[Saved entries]
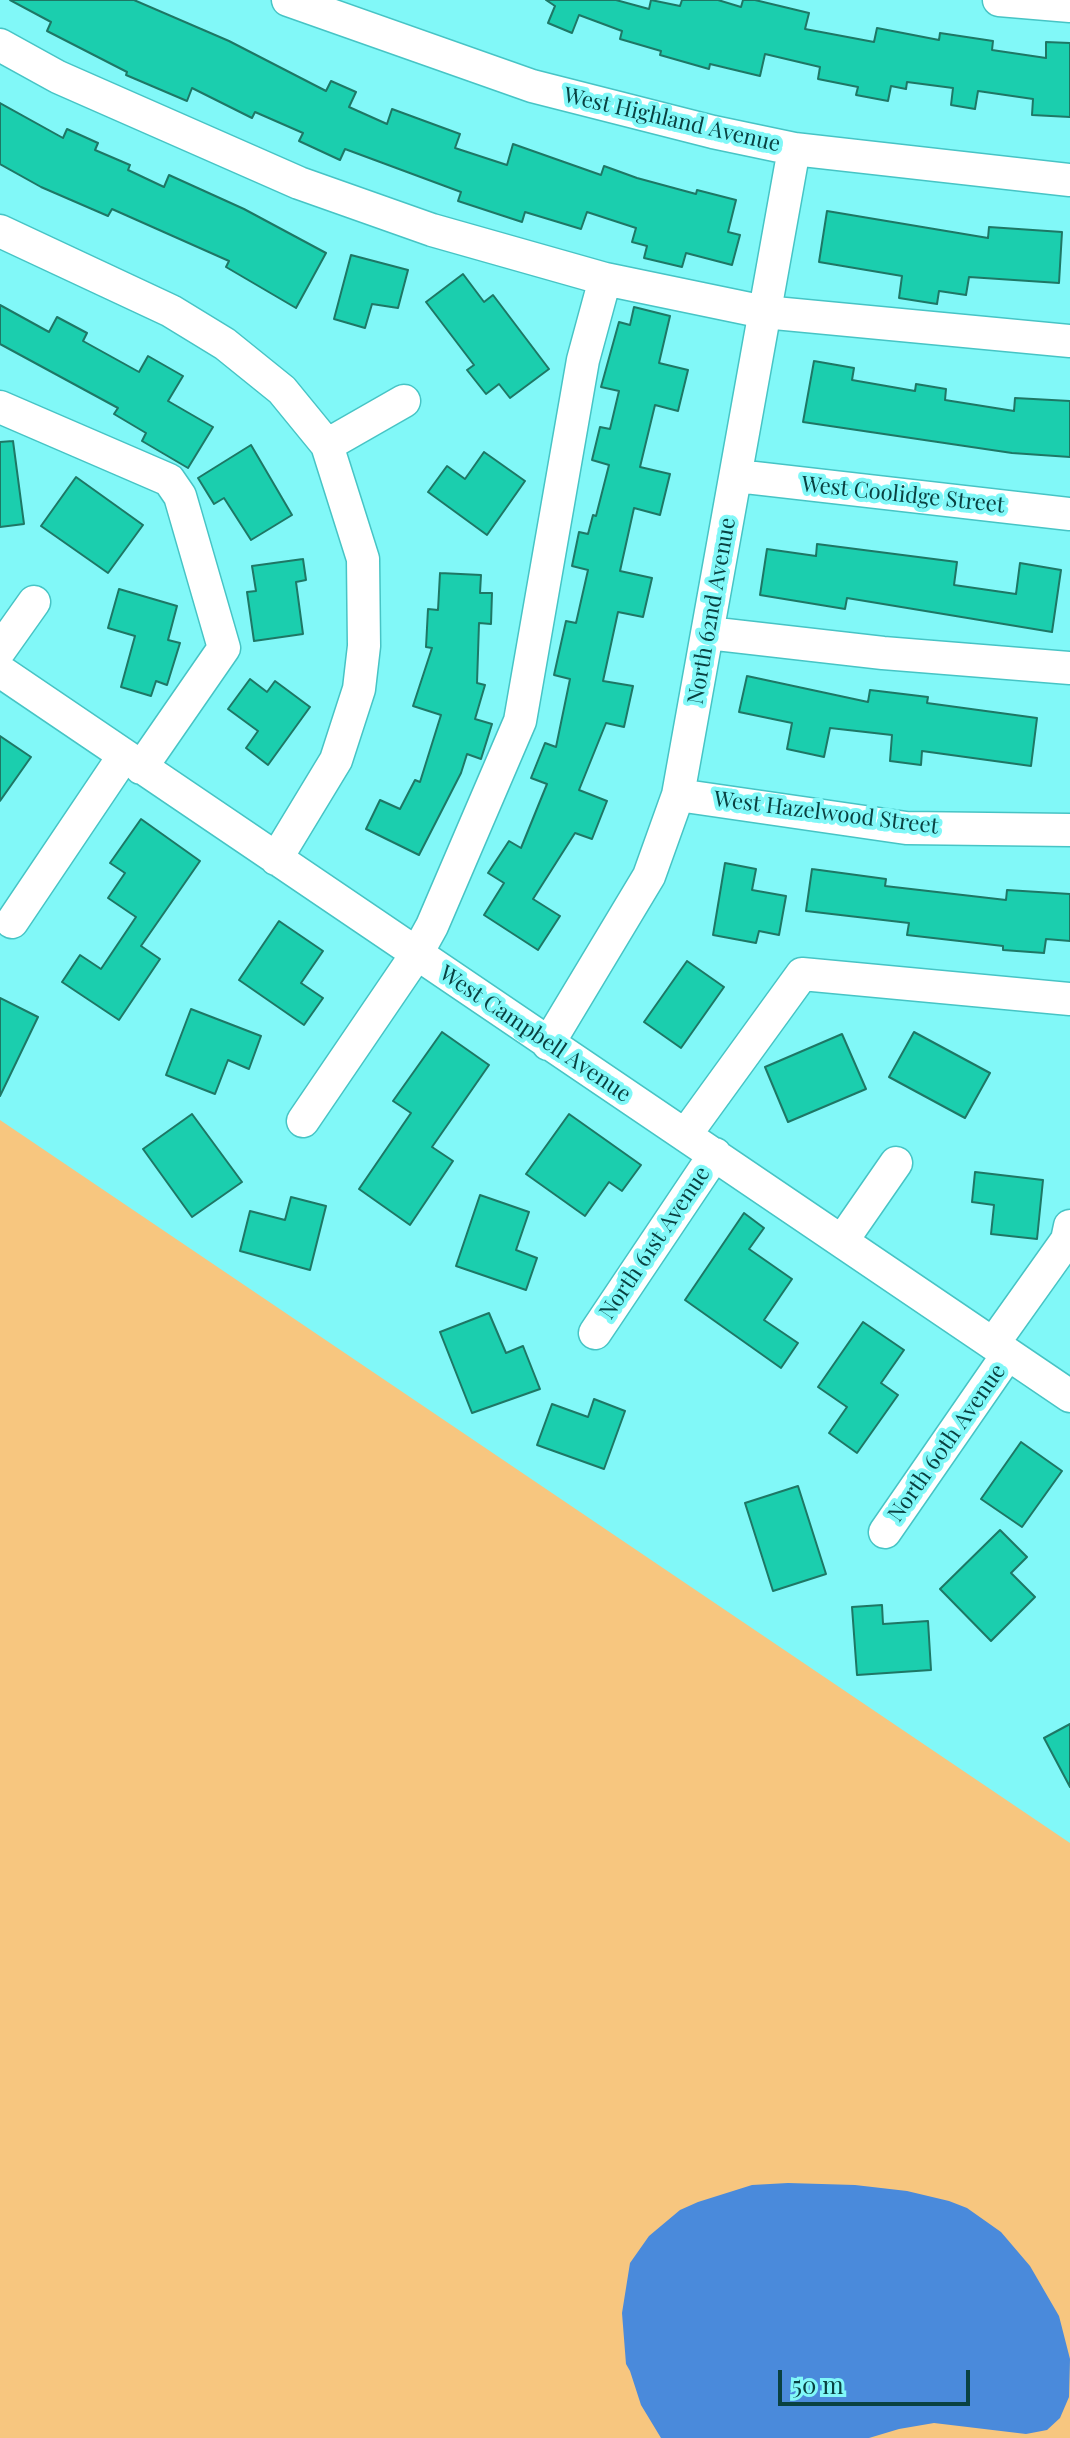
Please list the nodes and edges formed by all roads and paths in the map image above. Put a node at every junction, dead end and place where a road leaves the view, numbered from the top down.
1 (288, 0) edge
2 (999, 0) edge
3 (1070, 6) edge
4 (0, 45) edge
5 (794, 149) junction
6 (1070, 180) edge
7 (0, 231) edge
8 (605, 279) junction
9 (764, 312) junction
10 (1070, 341) edge
11 (404, 401) dead end
12 (0, 407) edge
13 (327, 445) junction
14 (737, 476) junction
15 (1070, 514) edge
16 (34, 602) dead end
17 (708, 633) junction
18 (0, 650) edge
19 (1070, 668) edge
20 (0, 671) edge
21 (132, 762) junction
22 (678, 795) junction
23 (1070, 830) edge
24 (276, 859) junction
25 (12, 922) dead end
26 (416, 955) junction
27 (1070, 999) edge
28 (548, 1044) junction
29 (303, 1121) dead end
30 (686, 1134) junction
31 (715, 1154) junction
32 (896, 1163) dead end
33 (1070, 1226) edge
34 (842, 1241) junction
35 (595, 1333) dead end
36 (1000, 1349) junction
37 (1070, 1396) edge
38 (885, 1532) dead end

1 - 5 street, West Highland Avenue
2 - 3 street
4 - 8 street
5 - 6 street, West Highland Avenue
5 - 9 street, North 62nd Avenue
7 - 13 street
8 - 9 street
8 - 26 street
9 - 10 street
9 - 14 street, North 62nd Avenue
11 - 13 street
12 - 21 street
13 - 24 street
14 - 15 street, West Coolidge Street
14 - 17 street, North 62nd Avenue
16 - 18 street
17 - 19 street
17 - 22 street, North 62nd Avenue
20 - 21 street, West Campbell Avenue
21 - 24 street, West Campbell Avenue
21 - 25 street
22 - 23 street, West Hazelwood Street
22 - 28 street, North 62nd Avenue
24 - 26 street, West Campbell Avenue
26 - 28 street, West Campbell Avenue
26 - 29 street
27 - 30 street
28 - 30 street, West Campbell Avenue
30 - 31 street, West Campbell Avenue
31 - 34 street, West Campbell Avenue
31 - 35 street, North 61st Avenue
32 - 34 street
33 - 36 street, North 60th Avenue
34 - 36 street, West Campbell Avenue
36 - 37 street, West Campbell Avenue
36 - 38 street, North 60th Avenue

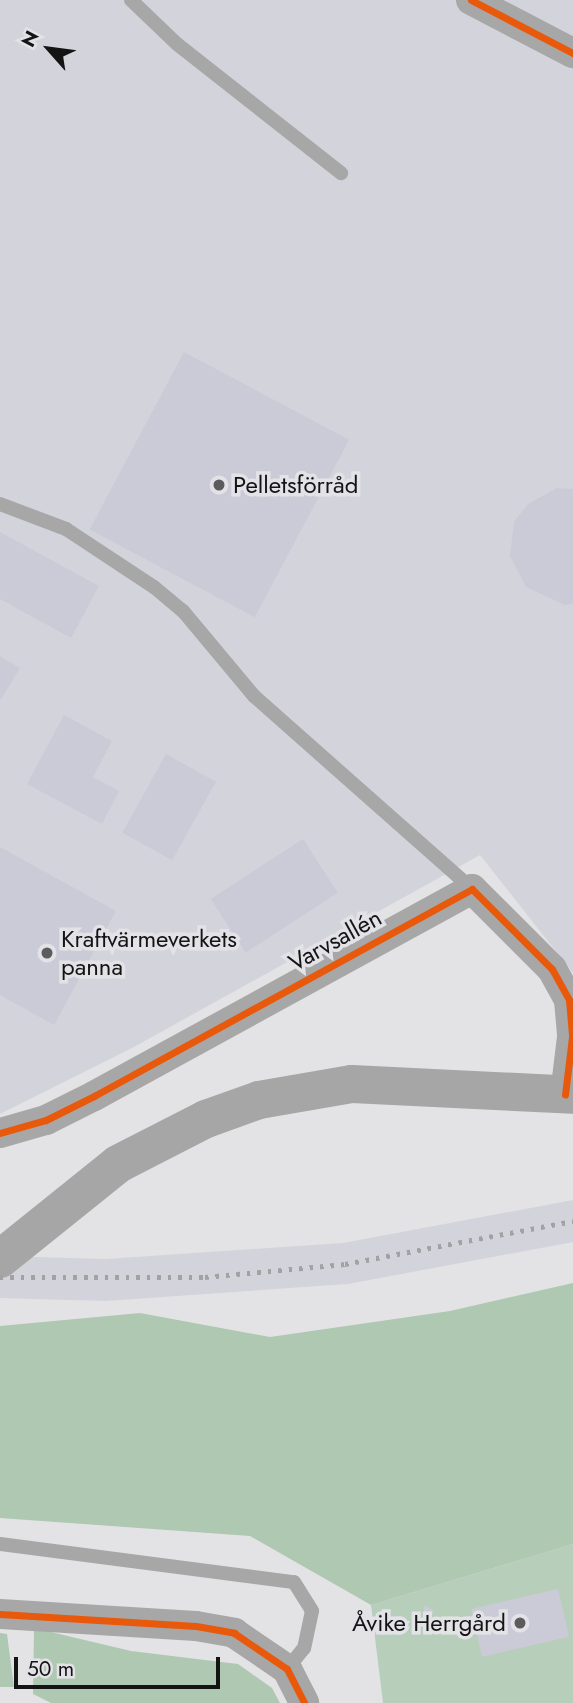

_EXERCISE PROMPT_
For the word "North", count the lines of the records that contain it and give only the number.

_PROBLEM SOLUTION_
8